O direito fundamental à moradia se perfaz com a garantia do direito à propriedade e posse. A ordenação do território confere dignidade à moradia e deve ser executada pelo Poder Público, com a finalidade de minorar as desigualdades, implementar a infraestrutura básica, garantir a prestação de serviços públicos essenciais e integrar socialmente os cidadãos. Busca-se preservar e maximizar direitos fundamentais, resguardando o exercício da dignidade humana e a sobrevivência em condições adequadas e saudáveis.
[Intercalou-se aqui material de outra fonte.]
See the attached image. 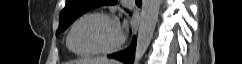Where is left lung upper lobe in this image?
Listing matches in <instances>:
<instances>
[{
	"label": "left lung upper lobe",
	"instance_id": "5c2ea615",
	"mask_svg": "<svg viewBox=\"0 0 242 64\" xmlns=\"http://www.w3.org/2000/svg\"><path fill=\"white\" fill-rule=\"evenodd\" d=\"M117 0H66L59 16L56 35L63 32L72 22L87 11L103 5H114Z\"/></svg>",
	"mask_w": 242,
	"mask_h": 64
}]
</instances>
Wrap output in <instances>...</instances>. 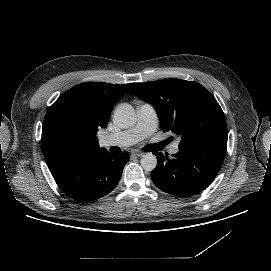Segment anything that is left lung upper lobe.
Returning <instances> with one entry per match:
<instances>
[{
	"mask_svg": "<svg viewBox=\"0 0 271 271\" xmlns=\"http://www.w3.org/2000/svg\"><path fill=\"white\" fill-rule=\"evenodd\" d=\"M130 92L153 105L163 131L181 136L180 146L227 145L223 111L199 83L170 78L138 83Z\"/></svg>",
	"mask_w": 271,
	"mask_h": 271,
	"instance_id": "left-lung-upper-lobe-1",
	"label": "left lung upper lobe"
}]
</instances>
Anoreg/MS – Como as atividades designadas ao registrador de imóveis foram impactadas pela Lei Federal 13.465/2017, regulamentada pelo Decreto 9.310/18?
Naymi Salles – A Lei nº 13.465/2017 desburocratizou precioso instrumento jurídico que deve ser adotado de forma gradual e coletiva em todos os municípios brasileiros, regulamentada pelo Decreto nº 9.310/2018 resguardam-se direitos fundamentais tão sensíveis, como a dignidade humana, direito à moradia, saúde, entre outros. É fato que, ao regularizar ocupações urbanas, o Poder Público trata com responsabilidade o crescimento sustentável, tanto em termos ambientais quanto econômicos.
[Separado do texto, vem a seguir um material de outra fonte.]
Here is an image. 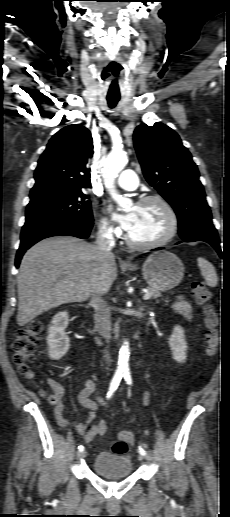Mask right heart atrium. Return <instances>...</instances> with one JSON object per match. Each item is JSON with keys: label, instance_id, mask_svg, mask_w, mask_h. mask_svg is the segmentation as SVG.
Here are the masks:
<instances>
[{"label": "right heart atrium", "instance_id": "right-heart-atrium-1", "mask_svg": "<svg viewBox=\"0 0 230 517\" xmlns=\"http://www.w3.org/2000/svg\"><path fill=\"white\" fill-rule=\"evenodd\" d=\"M100 234L104 238L117 237L120 234V229L113 225L107 217H101L98 223Z\"/></svg>", "mask_w": 230, "mask_h": 517}]
</instances>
O avanço legislativo acima apontado, fruto de aprofundado estudo em conjunto com a classe notarial e registral, findou por facilitar a implementação da Reurb de forma menos onerosa e com esteio na celeridade. O registro de imóveis assume papel de relevância e se coloca como guardião de direitos humanos, tornando realidade os fundamentos da república.
Anoreg/MS – Há outras mudanças recentes na legislação que refletiram no segmento? Se sim, quais são? Como elas impactaram os registradores e usuários dos serviços?
Naymi Salles – Assim como se deu com a Lei nº 13.465/2017, notários e registradores empenharam esforços em pesquisas e estudos voltados a avanços legislativos com esteio na desburocratização aliada à eficiência notarial e registral, elegendo-se a segurança jurídica como fiel desta balança. Sobreveio, então, a Lei nº 14.382/2022 que trata do Sistema Eletrônico dos Registros Públicos (Serp) que se consolida como instrumento imprescindível ao avanço normativo e tecnológico da atividade, impactando positivamente nos registros públicos e sua relação com os usuários, alavancando o Brasil como um dos países mais modernos e seguros em termos de sistema registral imobiliário.